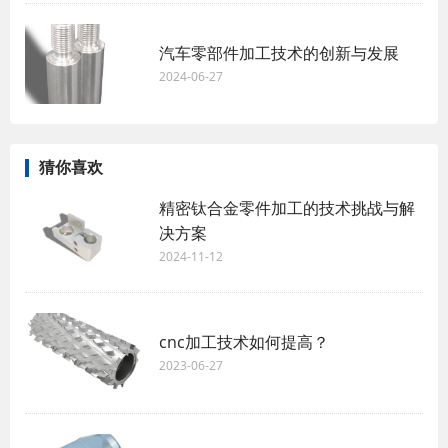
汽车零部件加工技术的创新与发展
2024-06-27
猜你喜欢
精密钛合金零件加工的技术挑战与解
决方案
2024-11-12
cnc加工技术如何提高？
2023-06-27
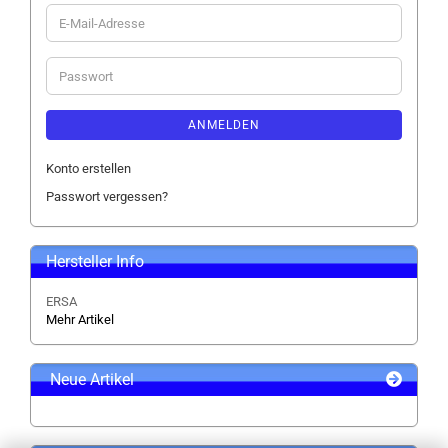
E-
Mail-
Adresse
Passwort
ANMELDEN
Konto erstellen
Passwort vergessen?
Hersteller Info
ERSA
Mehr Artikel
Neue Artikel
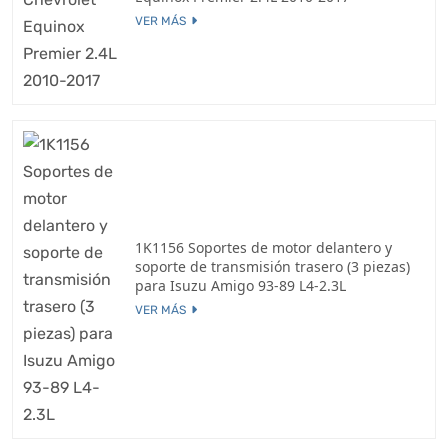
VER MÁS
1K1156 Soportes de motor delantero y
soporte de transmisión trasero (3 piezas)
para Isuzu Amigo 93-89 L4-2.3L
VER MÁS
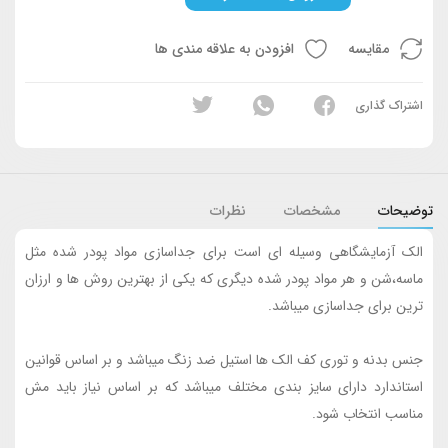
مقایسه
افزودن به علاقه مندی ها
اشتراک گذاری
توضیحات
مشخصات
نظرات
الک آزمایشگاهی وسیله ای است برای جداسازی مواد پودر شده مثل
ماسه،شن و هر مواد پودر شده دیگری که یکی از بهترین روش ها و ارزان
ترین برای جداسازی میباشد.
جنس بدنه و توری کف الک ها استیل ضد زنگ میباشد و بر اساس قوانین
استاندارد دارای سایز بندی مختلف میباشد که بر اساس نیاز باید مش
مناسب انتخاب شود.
= = =
▸ **EXERCISE BRIEF**
Check the data for lines with "میباشد" and give only their number.

▸ **ANSWER BOX**
3